At the moment Rusty, the young protagonist of The Bartender's Tale, is rescued from his Aunt Marge's house in Phoenix, author Ivan Doig cranks into motion a dense valentine of a novel about a father and a small town at the start of the 1960s. Rusty's liberator is also his father, Tom Harry, the august bartender and proprietor of the Medicine Lodge bar in Gros Ventre, Mont. Tom is the archetypical flinty Western bartender, slinging beers and shots of wisdom cultivated from a less than perfect life. He raises Rusty with the kind of affectionate neglect that allows this curious, motherless boy to discover the world for himself.
The bulk of The Bartender's Tale takes place in the summer of 1960, six years after Rusty has moved to Montana. Father and son fall into a routine: Rusty spends afternoons on the top floor of the bar doing homework, counting beer bottles and eavesdropping on patrons through a grate with his best friend, Zoe, while Tom tends bar and observes the ebbs and tides of his patron's fortunes. After reading about the legendary bartender in a newspaper story, historian Delano Robertson seeks him out for a "Missing Voices Oral History Project," in order to record the story of Tom's stint as bartender of the Blue Eagle Saloon in Fort Peck, Mont., during the construction and failure of the Fort Peck Dam.
Rusty, as the novel's retrospective narrator, calls Del "the person who would change our life like night to day," and for good reason: When Tom and Rusty accompany Del to Fort Peck, the floodgates of the past open within the novel, and both Rusty and the reader get sucked into the maelstrom of Tom's past. Del's arrival underlines the book's fundamental subject: storytelling. As Rusty pieces together his father's history, he comes to understand what a good storyteller leaves in and leaves out of a story, and how to manage the precarious balance between entertainment and truth.

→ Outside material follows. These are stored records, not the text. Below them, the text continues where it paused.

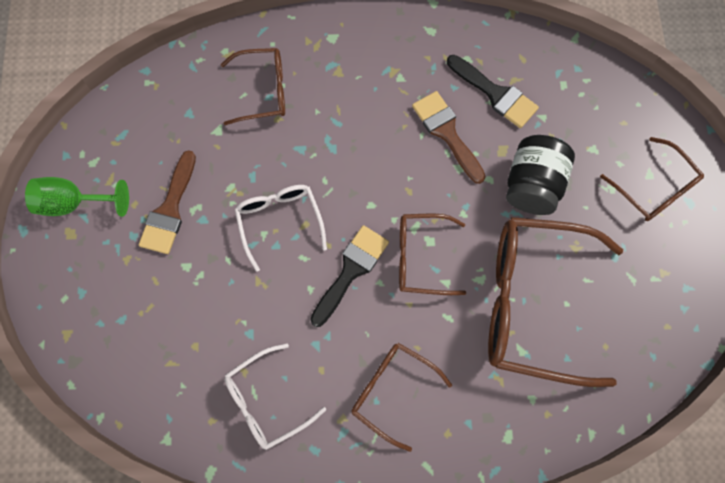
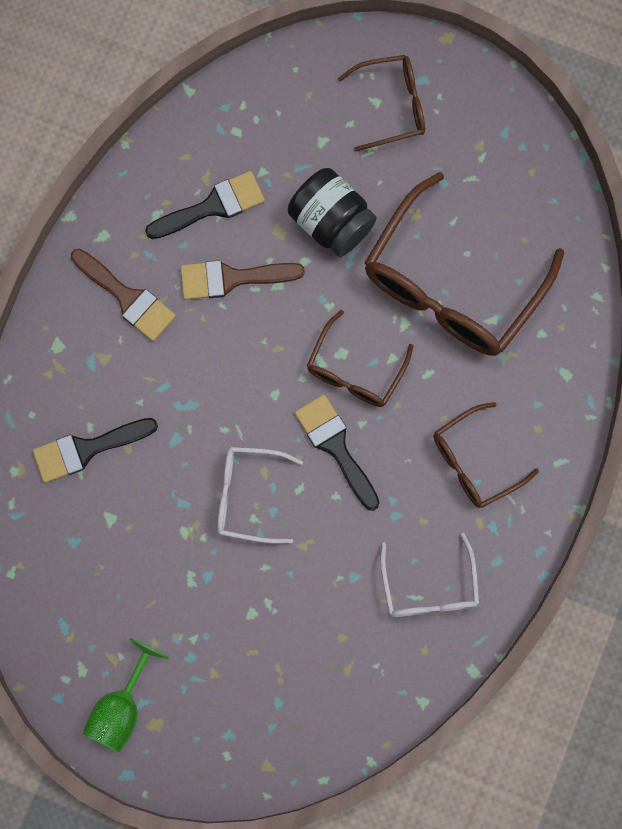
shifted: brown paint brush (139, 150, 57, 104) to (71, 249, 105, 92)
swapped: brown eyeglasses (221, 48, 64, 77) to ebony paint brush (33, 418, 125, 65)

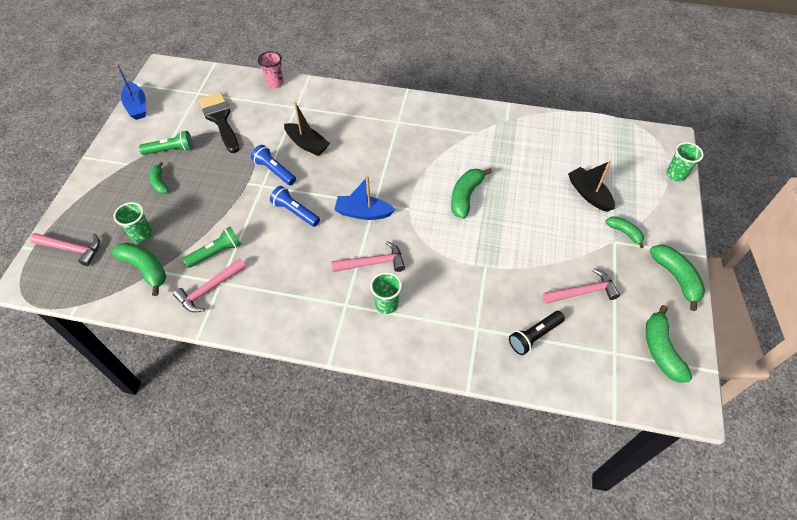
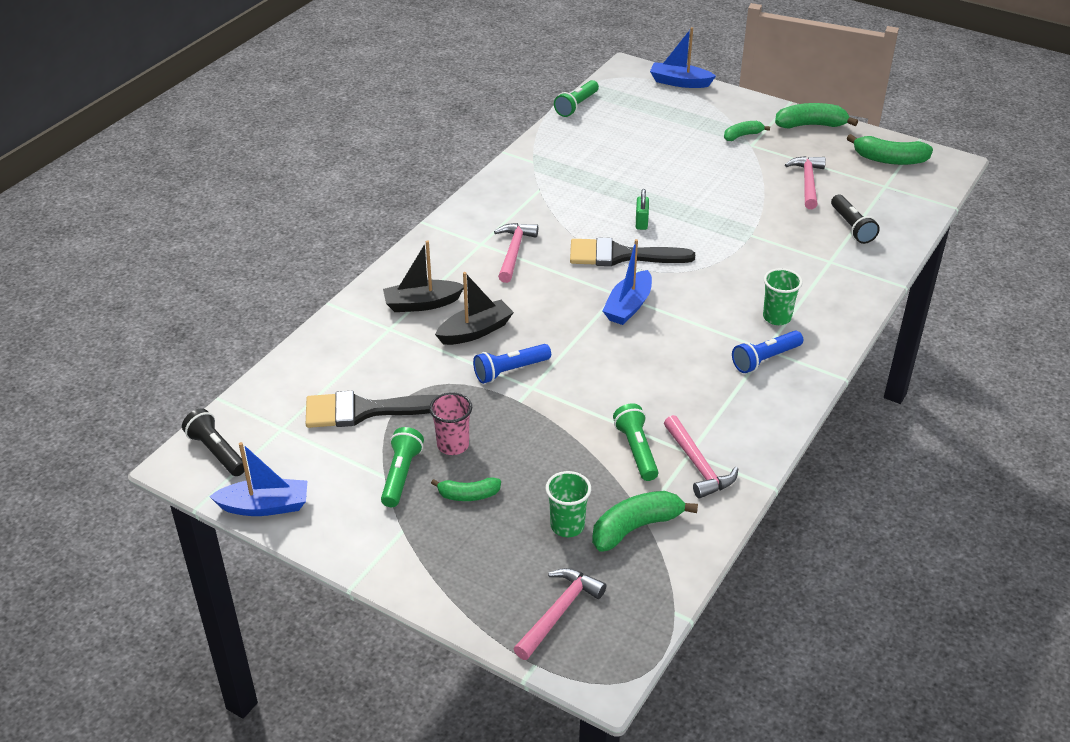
new: ebony flashlight (182, 408, 63, 68); emerald flashlight (554, 80, 45, 37); ebony paint brush (570, 238, 125, 28)
shifted: rosy cup (258, 51, 26, 37) to (429, 392, 43, 63); royal blue flashlight (270, 186, 50, 41) to (732, 331, 71, 42); rosy hammer (331, 241, 74, 31) to (494, 223, 44, 60); ebony sailboat (568, 161, 47, 51) to (383, 240, 81, 72)
swapped: emerald banana (451, 168, 41, 51) to emerald padlock (636, 189, 13, 41); emerald cup (667, 142, 37, 39) to royal blue sailboat (650, 27, 66, 61)

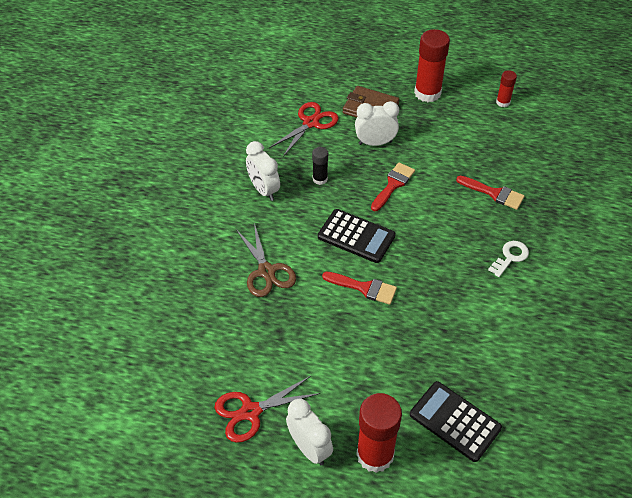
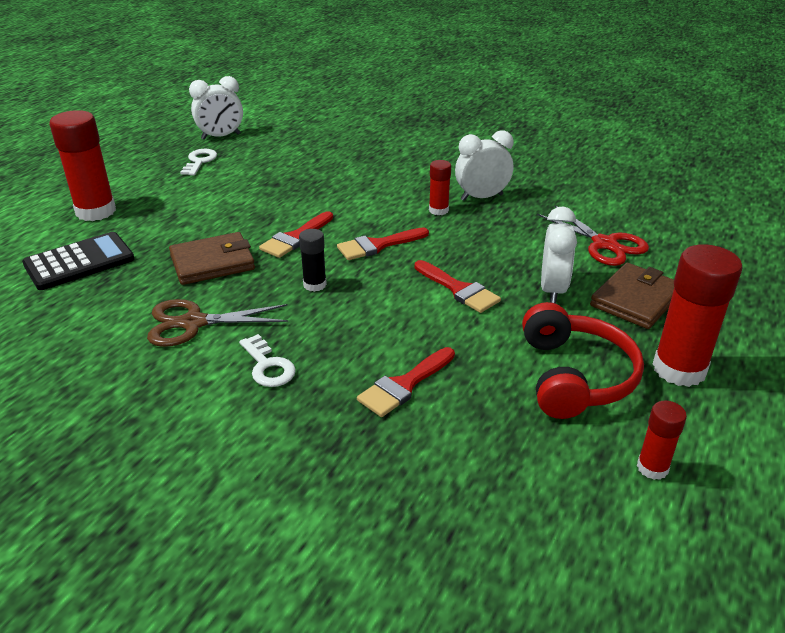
new: brown card wallet (169, 232, 86, 53); red glue stick (429, 160, 22, 55); red over-ear headphones (522, 302, 122, 117)
shifted: brown shears (236, 223, 60, 74) to (147, 299, 141, 48); pure white alarm clock (286, 399, 47, 66) to (189, 76, 54, 64); ebony glue stick (312, 147, 16, 38) to (299, 229, 28, 63)
swapped: red shears (215, 376, 105, 67) to pure white door key (180, 149, 37, 26); ebony pocket calculator (318, 209, 78, 54) to red paint brush (337, 227, 92, 33)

Del, along with other characters in the novel — a hippie bartender, a woman of means whose parents worked in Hollywood before talkies, a drunken shepherd facing the decline of his livelihood, a movie stand-in for Marilyn Monroe — embodies a culture in flux, both bound to the past and reaching toward the future. Rusty and his friend Zoe hint at the burgeoning skepticism of the '60s; they question why the adults in their lives make the desperate choices they do, and they imagine an alternate adulthood for themselves, one rooted in optimism and the promise of relative material comfort.
The absence of Rusty's mother is matter-of-fact, little more than a curiosity, and this points to a potential flaw in the novel — like any good tale, it occasionally engages in overly broad strokes, and the reader may perceive a lack of complexity in the emotional lives of the characters. The bar patrons' conversations are rated PG, even at their most crass, and some of the novel's storylines simply peter out. The novel also possesses the luster of nostalgia, or, as Doig writes, "the worst of the past rinsed away by the passage of time." Nevertheless, Doig writes the tenderness between Rusty and his father vividly, and his facility with natural, vernacular dialogue is often hypnotizing. The voices are always human and fascinating, if occasionally familiar. The Bartender's Tale is thoroughly engaging, and the book's soft focus of nostalgia is in itself a kind of pleasure.